* YOUR TASK *
Copy the records below in full, keeping each word as it is but omitting the pictures.

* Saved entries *

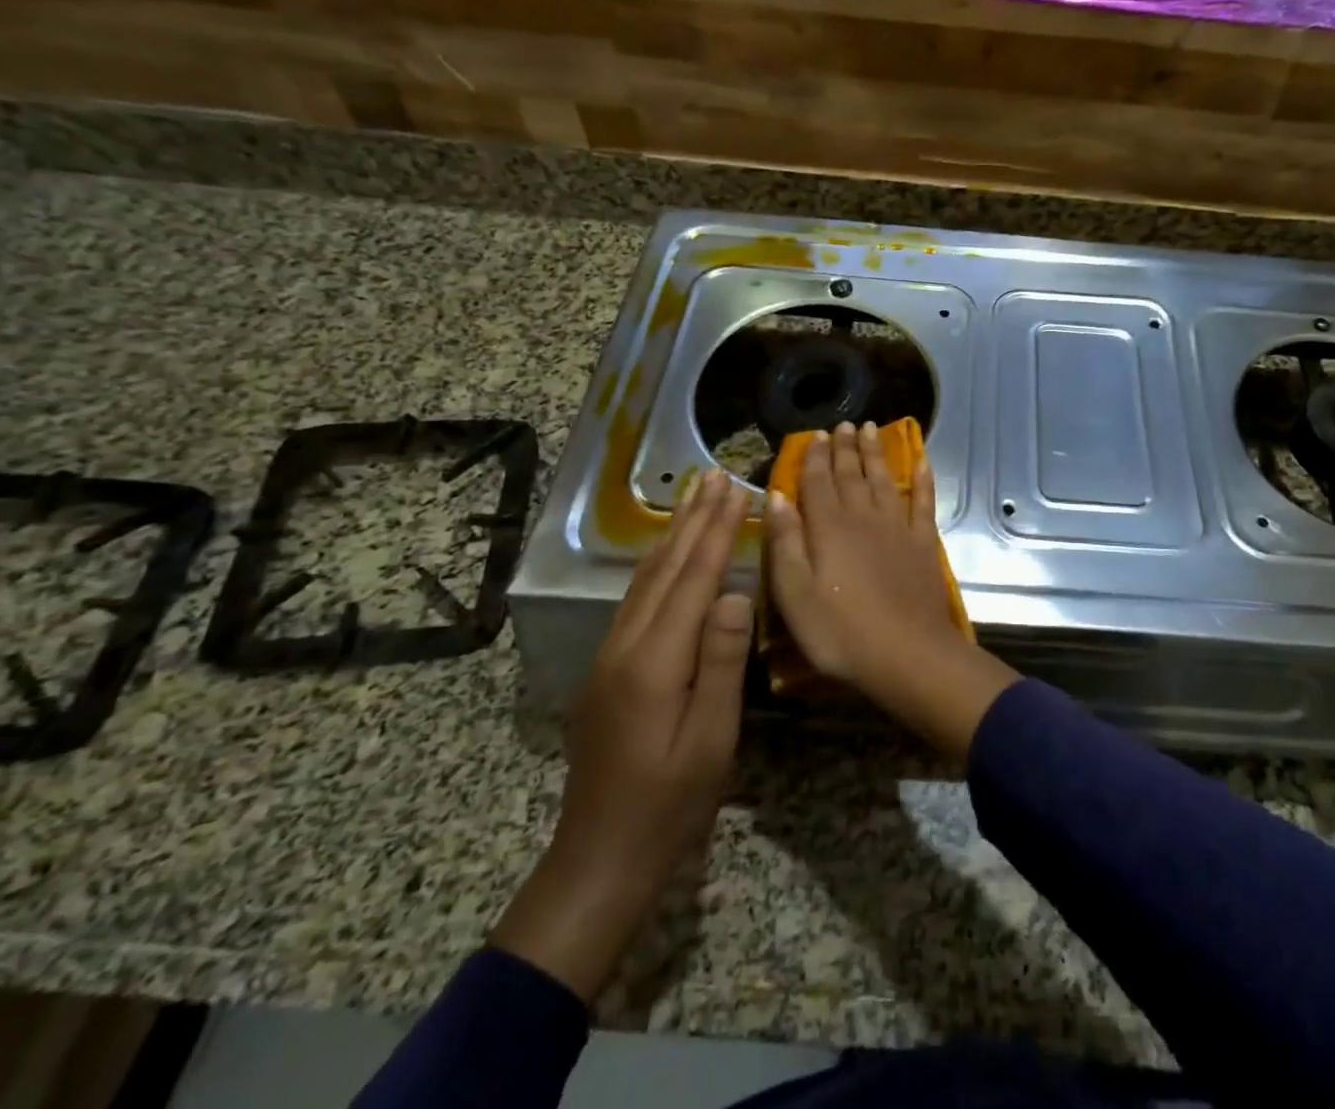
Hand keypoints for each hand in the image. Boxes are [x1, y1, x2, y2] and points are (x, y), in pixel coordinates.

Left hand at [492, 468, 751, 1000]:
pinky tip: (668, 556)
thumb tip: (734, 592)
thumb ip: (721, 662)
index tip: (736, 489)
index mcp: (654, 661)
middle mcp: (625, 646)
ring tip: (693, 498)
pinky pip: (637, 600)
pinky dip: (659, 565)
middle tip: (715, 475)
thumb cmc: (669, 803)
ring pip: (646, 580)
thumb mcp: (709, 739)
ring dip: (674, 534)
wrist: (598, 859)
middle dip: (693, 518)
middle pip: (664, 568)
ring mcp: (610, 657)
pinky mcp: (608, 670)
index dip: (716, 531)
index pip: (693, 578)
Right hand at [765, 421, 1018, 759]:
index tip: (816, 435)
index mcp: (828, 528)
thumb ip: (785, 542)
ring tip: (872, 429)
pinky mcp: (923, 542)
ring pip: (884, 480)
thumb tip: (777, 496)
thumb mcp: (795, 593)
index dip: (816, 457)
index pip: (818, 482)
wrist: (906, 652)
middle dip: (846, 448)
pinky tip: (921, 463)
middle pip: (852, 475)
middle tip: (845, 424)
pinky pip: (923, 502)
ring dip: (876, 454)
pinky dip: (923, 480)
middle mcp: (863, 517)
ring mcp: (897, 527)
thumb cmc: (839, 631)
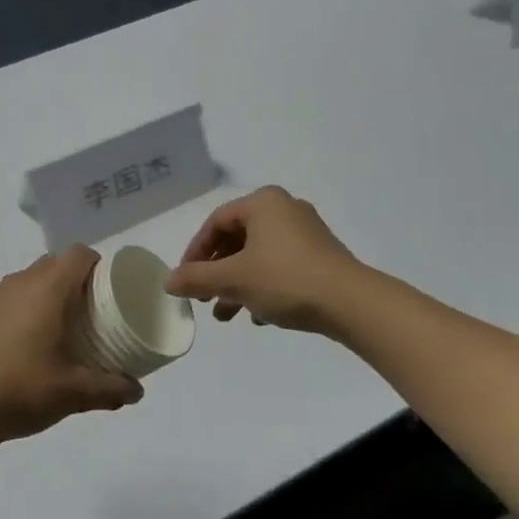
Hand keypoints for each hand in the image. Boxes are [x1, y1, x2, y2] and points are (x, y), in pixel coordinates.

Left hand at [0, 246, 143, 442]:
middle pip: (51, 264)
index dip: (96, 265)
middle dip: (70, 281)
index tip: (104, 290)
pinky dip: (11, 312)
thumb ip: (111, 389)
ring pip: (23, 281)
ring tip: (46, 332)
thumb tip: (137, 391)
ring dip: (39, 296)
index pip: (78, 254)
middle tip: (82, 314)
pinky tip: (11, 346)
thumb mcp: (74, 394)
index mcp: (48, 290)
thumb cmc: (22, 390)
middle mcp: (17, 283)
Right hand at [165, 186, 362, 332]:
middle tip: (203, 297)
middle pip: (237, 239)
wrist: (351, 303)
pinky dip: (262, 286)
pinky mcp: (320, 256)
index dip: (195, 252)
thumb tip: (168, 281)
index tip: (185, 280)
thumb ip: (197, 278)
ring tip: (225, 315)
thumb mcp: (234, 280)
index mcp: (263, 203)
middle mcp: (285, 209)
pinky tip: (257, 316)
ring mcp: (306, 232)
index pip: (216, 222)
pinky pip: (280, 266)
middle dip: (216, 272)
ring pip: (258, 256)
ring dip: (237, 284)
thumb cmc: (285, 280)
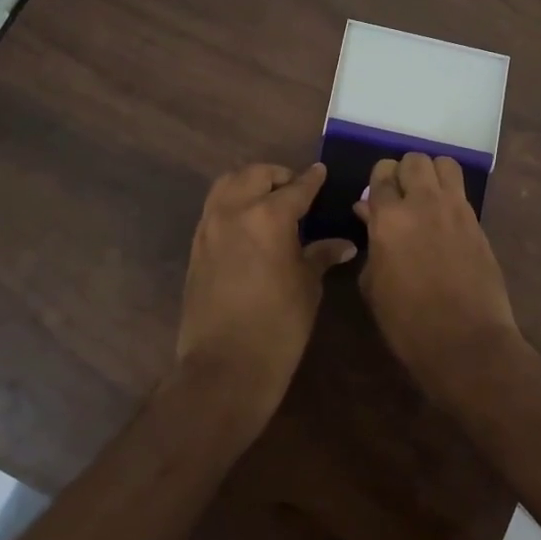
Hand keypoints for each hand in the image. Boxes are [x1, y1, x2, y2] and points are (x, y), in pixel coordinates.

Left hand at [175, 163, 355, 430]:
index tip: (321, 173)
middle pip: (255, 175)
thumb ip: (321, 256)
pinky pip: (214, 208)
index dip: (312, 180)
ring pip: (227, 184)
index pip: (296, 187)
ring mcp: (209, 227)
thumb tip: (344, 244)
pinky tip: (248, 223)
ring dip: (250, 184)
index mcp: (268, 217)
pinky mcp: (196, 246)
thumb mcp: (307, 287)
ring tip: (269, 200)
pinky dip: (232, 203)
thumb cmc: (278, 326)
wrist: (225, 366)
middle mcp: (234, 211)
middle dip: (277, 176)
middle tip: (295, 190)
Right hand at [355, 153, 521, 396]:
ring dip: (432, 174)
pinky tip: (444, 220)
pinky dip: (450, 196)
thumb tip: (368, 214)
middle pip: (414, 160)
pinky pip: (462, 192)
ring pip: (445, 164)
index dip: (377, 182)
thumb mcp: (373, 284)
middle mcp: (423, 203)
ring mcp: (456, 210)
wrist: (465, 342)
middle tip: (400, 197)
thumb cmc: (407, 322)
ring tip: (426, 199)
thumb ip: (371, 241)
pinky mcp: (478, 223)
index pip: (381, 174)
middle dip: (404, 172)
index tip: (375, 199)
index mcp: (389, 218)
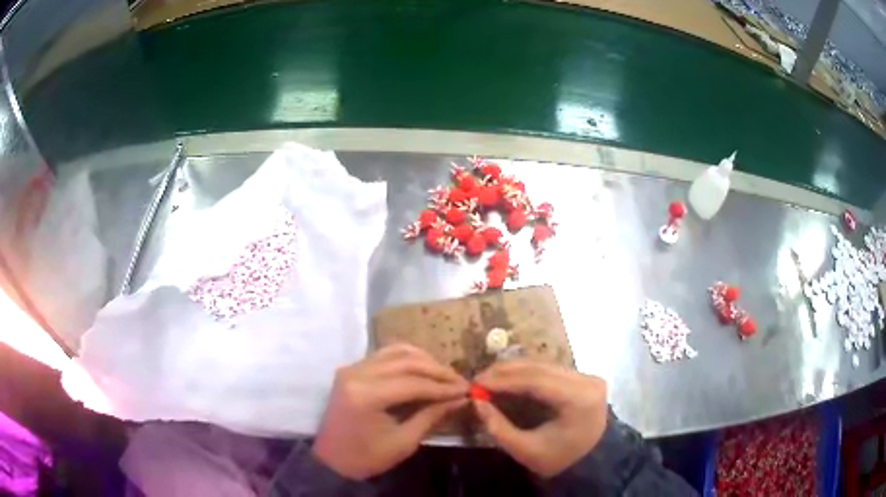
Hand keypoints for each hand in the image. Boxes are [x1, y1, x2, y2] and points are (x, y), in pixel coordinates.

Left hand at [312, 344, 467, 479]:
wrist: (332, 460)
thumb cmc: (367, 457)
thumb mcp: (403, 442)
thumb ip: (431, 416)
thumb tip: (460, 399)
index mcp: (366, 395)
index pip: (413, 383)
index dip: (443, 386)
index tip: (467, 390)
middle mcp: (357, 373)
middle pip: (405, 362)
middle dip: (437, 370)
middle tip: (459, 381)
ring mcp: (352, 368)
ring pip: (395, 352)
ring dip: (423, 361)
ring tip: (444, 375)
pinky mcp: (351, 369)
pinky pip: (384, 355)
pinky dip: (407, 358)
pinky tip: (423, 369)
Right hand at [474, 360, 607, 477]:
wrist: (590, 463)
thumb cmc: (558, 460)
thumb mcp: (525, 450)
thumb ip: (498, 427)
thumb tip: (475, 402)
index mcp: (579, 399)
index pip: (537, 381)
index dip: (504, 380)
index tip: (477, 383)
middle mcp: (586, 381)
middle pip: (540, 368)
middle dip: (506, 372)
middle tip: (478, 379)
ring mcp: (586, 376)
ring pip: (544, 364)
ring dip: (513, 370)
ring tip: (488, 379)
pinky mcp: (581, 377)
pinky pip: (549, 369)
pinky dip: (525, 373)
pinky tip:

* WRITTEN REPLY *
Hand keypoints for each hand in the image. Boxes are [x1, y1, x2, y2] and points are (x, y), in pixel coordinates.

Left hand at [492, 468, 751, 1000]:
pinky tip: (668, 556)
thumb tip: (734, 592)
thumb ip: (721, 662)
index tip: (736, 489)
index mcp: (654, 661)
middle mcp: (625, 646)
ring tip: (693, 498)
pinky pip: (637, 600)
pinky dip: (659, 565)
middle tip: (715, 475)
thumb cmc: (669, 803)
ring pip: (646, 580)
thumb mcp: (709, 739)
ring dip: (674, 534)
wrist: (598, 859)
middle dip: (693, 518)
middle pip: (664, 568)
ring mcp: (610, 657)
pinky mcp: (608, 670)
index dip: (716, 531)
index pip: (693, 578)
Right hand at [765, 421, 1018, 759]:
index tip: (816, 435)
index mcp: (828, 528)
thumb ip: (785, 542)
ring tip: (872, 429)
pinky mcp: (923, 542)
ring pip: (884, 480)
thumb tip: (777, 496)
thumb mcp: (795, 593)
index dip: (816, 457)
index pip: (818, 482)
wrist: (906, 652)
middle dip: (846, 448)
pinky tip: (921, 463)
middle pip: (852, 475)
middle tip: (845, 424)
pinky pip: (923, 502)
ring dip: (876, 454)
pinky dip: (923, 480)
middle mcp: (863, 517)
ring mcp: (897, 527)
thumb cmc: (839, 631)
Hand keypoints for each hand in the image. Boxes are [x1, y1, x2, y2] and points are (x, y), in pixel coordinates.

Left hand at [0, 246, 143, 442]:
middle pip: (51, 264)
index dip: (96, 265)
middle dip: (70, 281)
index tip: (104, 290)
pinky dip: (11, 312)
thumb ip: (111, 389)
ring pip: (23, 281)
ring tip: (46, 332)
thumb tip: (137, 391)
ring dip: (39, 296)
index pip: (78, 254)
middle tip: (82, 314)
pinky tip: (11, 346)
thumb mcp: (74, 394)
index mcp: (48, 290)
thumb cmc: (22, 390)
middle mcp: (17, 283)
Right hand at [165, 186, 362, 332]:
middle tip: (203, 297)
middle pip: (237, 239)
wrist: (351, 303)
pinky dip: (262, 286)
pinky mcp: (320, 256)
index dip: (195, 252)
thumb tip: (168, 281)
index tip: (185, 280)
thumb ip: (197, 278)
ring tip: (225, 315)
thumb mcp: (234, 280)
index mcp: (263, 203)
middle mcp: (285, 209)
pinky tip: (257, 316)
ring mcp: (306, 232)
index pip: (216, 222)
pinky pip: (280, 266)
middle dip: (216, 272)
ring pip: (258, 256)
ring dip: (237, 284)
thumb cmc: (285, 280)
Hand keypoints for each hand in the image. Boxes are [x1, y1, x2, y2] and points are (x, y), in pixel coordinates.

Left hand at [175, 163, 355, 430]:
index tip: (321, 173)
middle pip: (255, 175)
thumb ip: (321, 256)
pinky pip: (214, 208)
index dip: (312, 180)
ring pip: (227, 184)
index pip: (296, 187)
ring mcp: (209, 227)
thumb tip: (344, 244)
pinky tip: (248, 223)
ring dip: (250, 184)
index mcp: (268, 217)
pinky mcp: (196, 246)
thumb mcp: (307, 287)
ring tip: (269, 200)
pinky dip: (232, 203)
thumb cmc: (278, 326)
wrist: (225, 366)
middle mcp: (234, 211)
middle dip: (277, 176)
middle tip: (295, 190)
Right hand at [355, 153, 521, 396]:
ring dip: (432, 174)
pinky tip: (444, 220)
pinky dip: (450, 196)
thumb tip: (368, 214)
middle pip: (414, 160)
pinky pip: (462, 192)
ring pip: (445, 164)
index dip: (377, 182)
thumb mcp: (373, 284)
middle mcp: (423, 203)
ring mcp: (456, 210)
wrist: (465, 342)
middle tip: (400, 197)
thumb cmc: (407, 322)
ring tip: (426, 199)
thumb ip: (371, 241)
pinky mcp: (478, 223)
index pip: (381, 174)
middle dip: (404, 172)
index tip: (375, 199)
index mcp: (389, 218)
Hand keypoints for each hand in the image. Boxes are [x1, y1, x2, y2] and points are (x, y), in pixel coordinates.

Left hand at [312, 344, 467, 479]:
wrist: (332, 460)
thumb cmc: (367, 457)
thumb mcp: (403, 442)
thumb ip: (431, 416)
thumb tip: (460, 399)
index mcp: (366, 395)
index pip: (413, 383)
index dip: (443, 386)
index tip: (467, 390)
middle mcp: (357, 373)
middle pip: (405, 362)
middle dip: (437, 370)
middle tip: (459, 381)
ring mcp: (352, 368)
ring pip: (395, 352)
ring dip: (423, 361)
ring tip: (444, 375)
pinky mcp: (351, 369)
pinky pip: (384, 355)
pinky dip: (407, 358)
pinky tip: (423, 369)
Right hand at [474, 360, 607, 477]:
wrist: (590, 463)
thumb cmc: (558, 460)
thumb mcp: (525, 450)
thumb ip: (498, 427)
thumb tip: (475, 402)
index mcp: (579, 399)
index pip: (537, 381)
index dip: (504, 380)
index tip: (477, 383)
middle mcp: (586, 381)
middle pip: (540, 368)
middle dip: (506, 372)
middle tip: (478, 379)
ring mcp: (586, 376)
ring pip: (544, 364)
ring dip: (513, 370)
ring tip: (488, 379)
pinky mcp: (581, 377)
pinky pip: (549, 369)
pinky dip: (525, 373)
pinky tip:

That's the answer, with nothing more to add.